Evie narrows her eyes and puts her wineglass down on the table. “Liz was... seventeen? I highly doubt she was that oblivious to your mother’s feelings.”
I open my mouth to protest, but Evie silences me with a look.
“Did you ever think that, maybe, as hard as that time was for all of you, Liz was making the best of it to survive? Just like your mom was hiding from Liz, maybe Liz was hiding from your mom.”
The weight of that possibility hits me like a bar across the chest. Julian makes too much sense in that light. Liz couldn’t be sad when our mother was devastated. She couldn’t be angry since I had that covered. Liz had to be brave, and Julian held her up through it all. Ugh. This is why I don’t tell Evie things. It’s impossible to be righteously angry when your anger might be misplaced.
“I’d prefer the girlfriend answer. Please.”
Evie rolls her eyes. “That bitch.”
I laugh so hard tears sneak out. Evie almost never curses, a holdover from working with young kids all day. I kiss her lightly. “Thank you.”
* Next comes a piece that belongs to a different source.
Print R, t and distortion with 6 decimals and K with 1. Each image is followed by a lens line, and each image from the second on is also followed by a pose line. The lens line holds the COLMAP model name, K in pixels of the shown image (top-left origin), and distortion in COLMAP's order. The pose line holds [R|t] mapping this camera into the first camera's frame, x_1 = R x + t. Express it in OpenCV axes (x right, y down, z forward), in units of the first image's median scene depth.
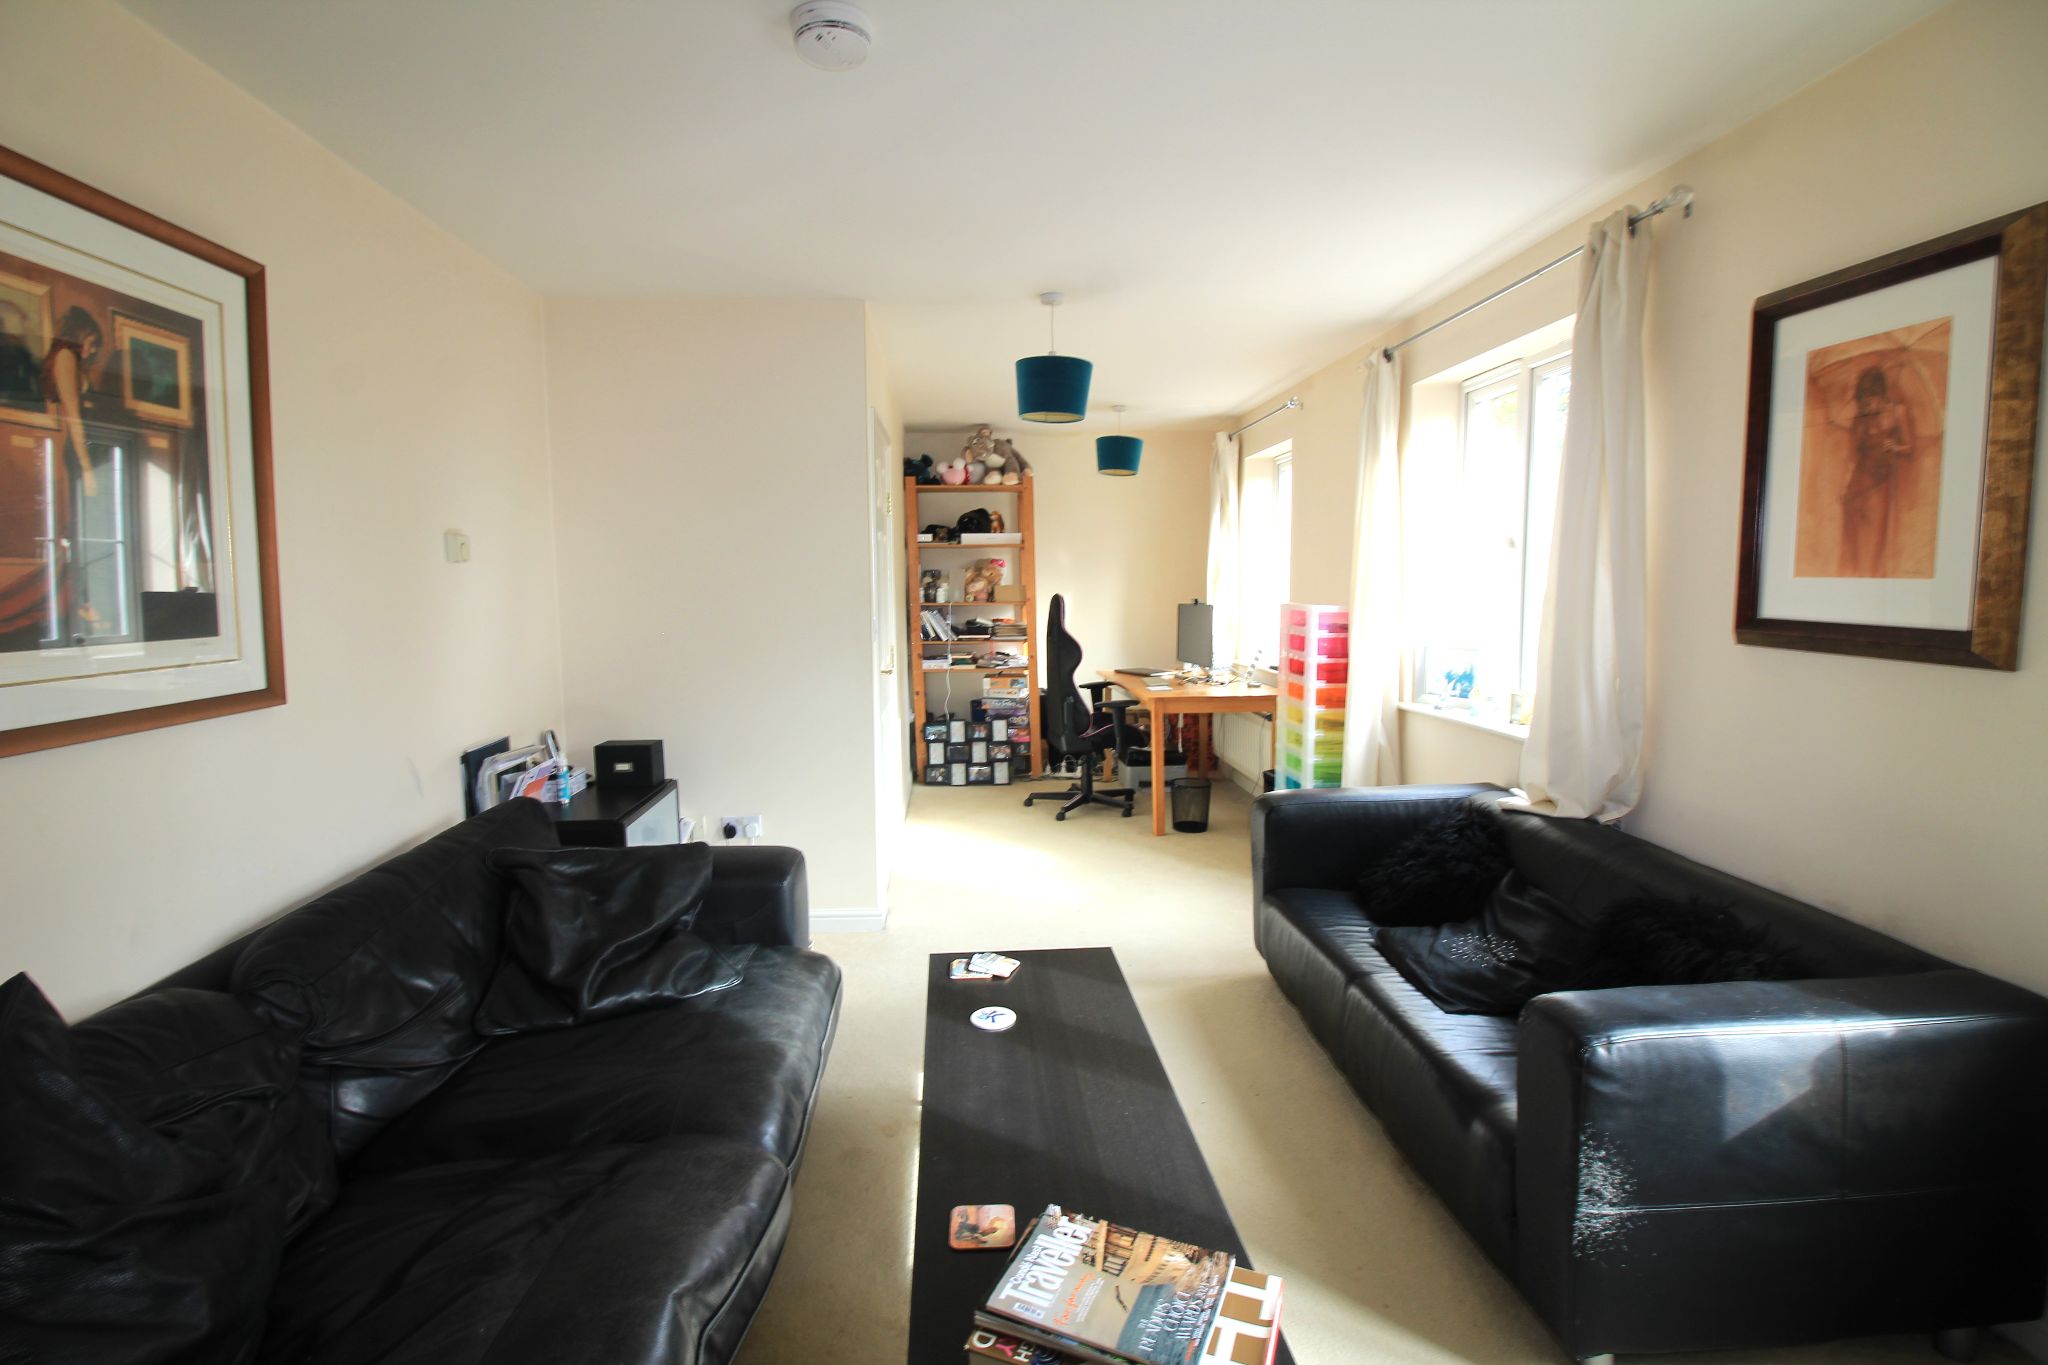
lens RADIAL K [[961.6, 0, 1024.0], [0, 961.6, 682.5], [0, 0, 1]] dist [0.000780, 0.000161]
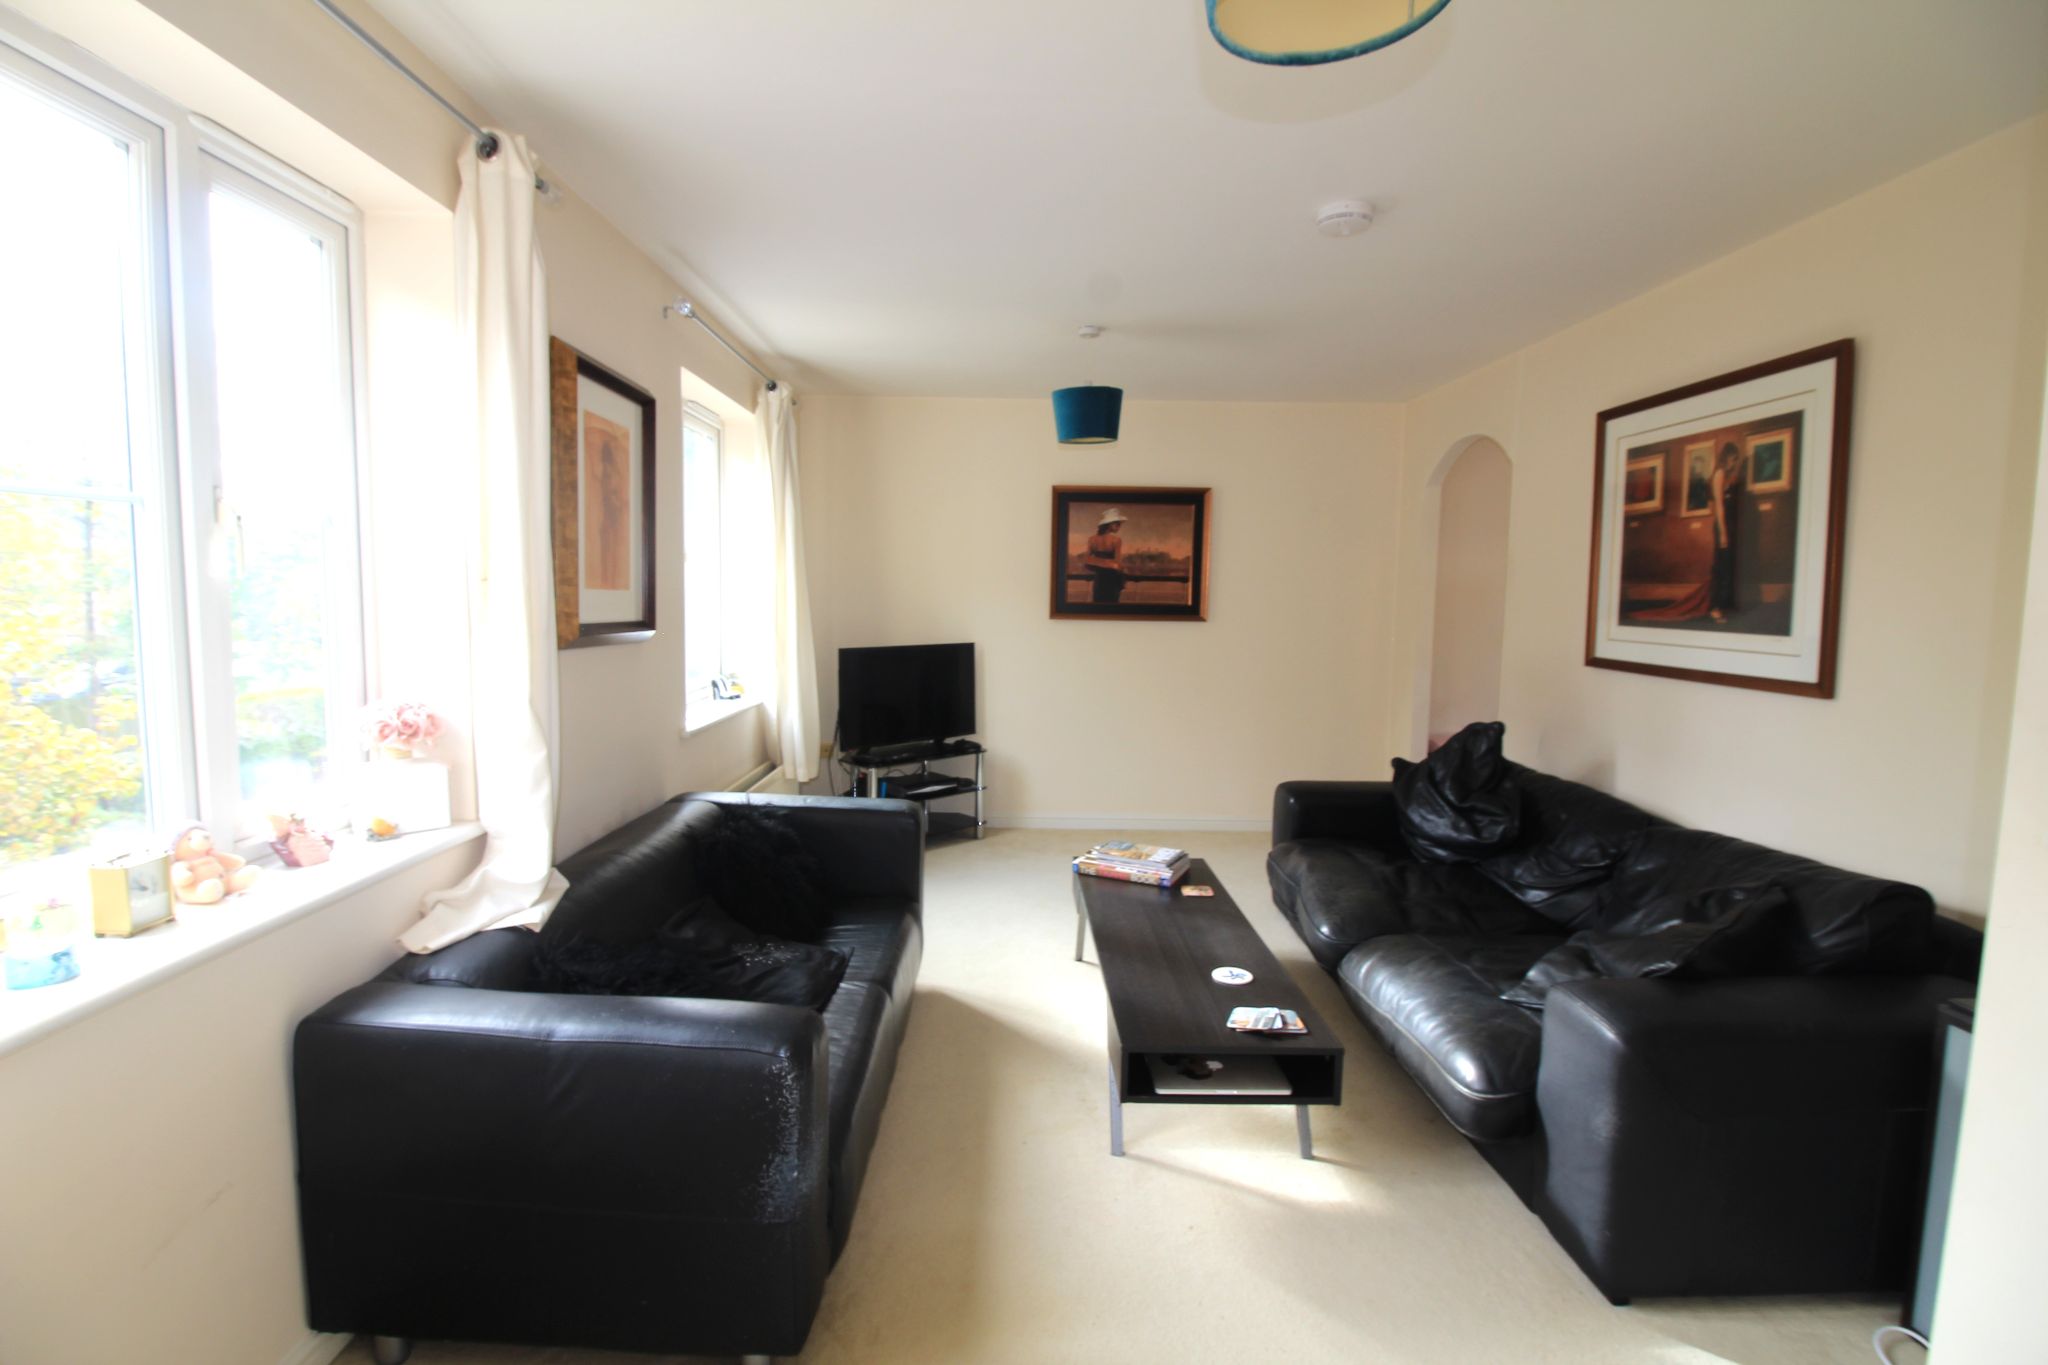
lens RADIAL K [[961.6, 0, 1024.0], [0, 961.6, 682.5], [0, 0, 1]] dist [0.000780, 0.000161]
pose [[-0.997853, -0.009843, 0.064752, 0.181472], [0.003642, 0.978774, 0.204911, -0.286824], [-0.065394, 0.204707, -0.976636, 2.586314]]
With that conversation effectively dead, we turn to other topics. Evie tells me about her day wandering around Princeton and meeting up with some old friends. I add in stories about the latest requests from a young client who wants a fixer-upper. Spoiler alert—they will not fix it up. Twilight falls, and we’re still on the couch talking and laughing and touching. It’s a perfect night, on top of a series of perfect nights. Two weeks of perfect nights. Not that I’m counting.
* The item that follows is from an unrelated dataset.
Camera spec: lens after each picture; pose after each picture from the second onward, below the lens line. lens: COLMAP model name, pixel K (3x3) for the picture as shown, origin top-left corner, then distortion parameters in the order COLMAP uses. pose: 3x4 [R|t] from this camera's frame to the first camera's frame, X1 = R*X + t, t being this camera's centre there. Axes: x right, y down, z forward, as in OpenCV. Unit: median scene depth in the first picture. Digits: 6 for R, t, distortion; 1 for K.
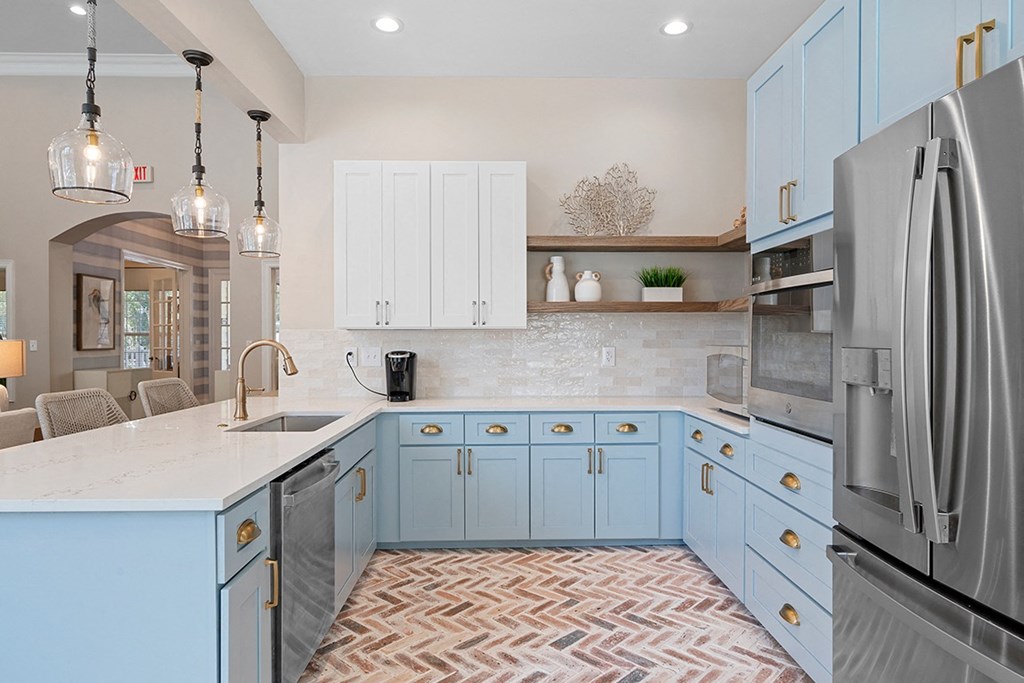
lens RADIAL K [[605.1, 0, 512.0], [0, 605.1, 341.5], [0, 0, 1]] dist [-0.001892, -0.001140]
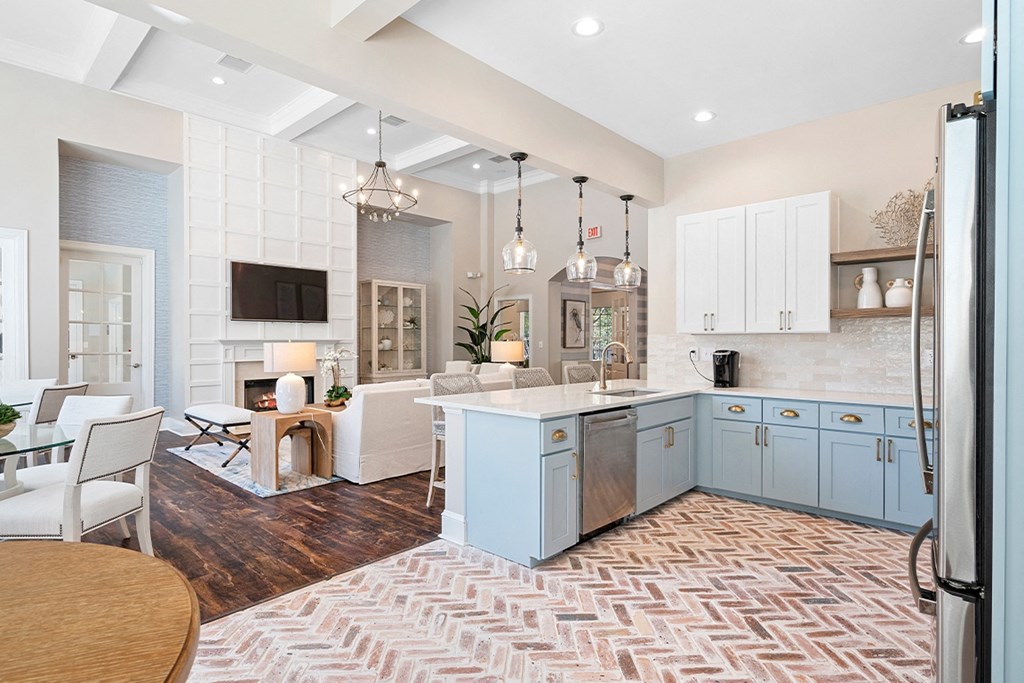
lens RADIAL K [[525.7, 0, 512.0], [0, 525.7, 341.5], [0, 0, 1]] dist [-0.000404, 0.000212]
pose [[0.715376, 0.003335, -0.698732, 0.321434], [-0.006019, 0.999981, -0.001389, 0.001523], [0.698714, 0.005199, 0.715382, -0.178216]]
“So...” Evie starts after depositing our plates in the dishwasher.
I do not like the sound of that. “Yes?”
“I got you something.” She perches on the edge of the couch. “But don’t make it a thing, okay?”
I cross my racing heart. We’re not gift givers, and I have an uncomfortable feeling about Evie’s hesitation. She stares at me for a moment longer, gauging my mood, before finally pressing something small, pointy, and cold into my hand.
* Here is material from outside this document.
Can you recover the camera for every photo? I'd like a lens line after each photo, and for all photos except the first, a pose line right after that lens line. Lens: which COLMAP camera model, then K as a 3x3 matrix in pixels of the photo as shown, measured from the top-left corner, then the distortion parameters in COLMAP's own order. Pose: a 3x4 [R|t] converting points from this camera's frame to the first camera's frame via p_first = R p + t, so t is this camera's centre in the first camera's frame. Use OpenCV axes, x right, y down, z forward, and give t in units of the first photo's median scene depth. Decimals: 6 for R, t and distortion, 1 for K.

“I want you to have this for when we’re back home.” She says it assuredly, clearly, unrushed. She’s been thinking about this for a while.
A key. Wow. It sits on my palm almost accusingly. Set. Point. Match. I close my fingers around it. It’s not the first time Evie offered me a key, but it is the first time I think I might want to keep it. What is it about this woman? I literally can’t quit her. I’ve tried, and somehow here we are. I don’t allow myself to get into situations like this. It’s rule number one. But I have no intention of returning to my own cold bed when we get home unless Evie wills me away. And I know she won’t. Not when she’s handed me a key to her apartment.
This is a gross overreaction to Liz’s marital woes. I’m aware of that. But the news shook me. That and the fact that Liz ran to her other family. To Zoey. How many days was she in Ardena before she called me? Those were probably the hardest moments of my sister’s life, and she didn’t let me in until I flew across the country and demanded answers.
I tear my gaze away from the key clasped in my hand. Evie’s eyes are full of love and hope. My stomach flutters.
“Thank you,” I say, taking her hand.
Maybe this is the answer. Maybe letting Evie in is as simple and complicated as it has to be. Because sitting on this couch, Evie’s hand in mine, I can almost pretend I don’t care about anything else.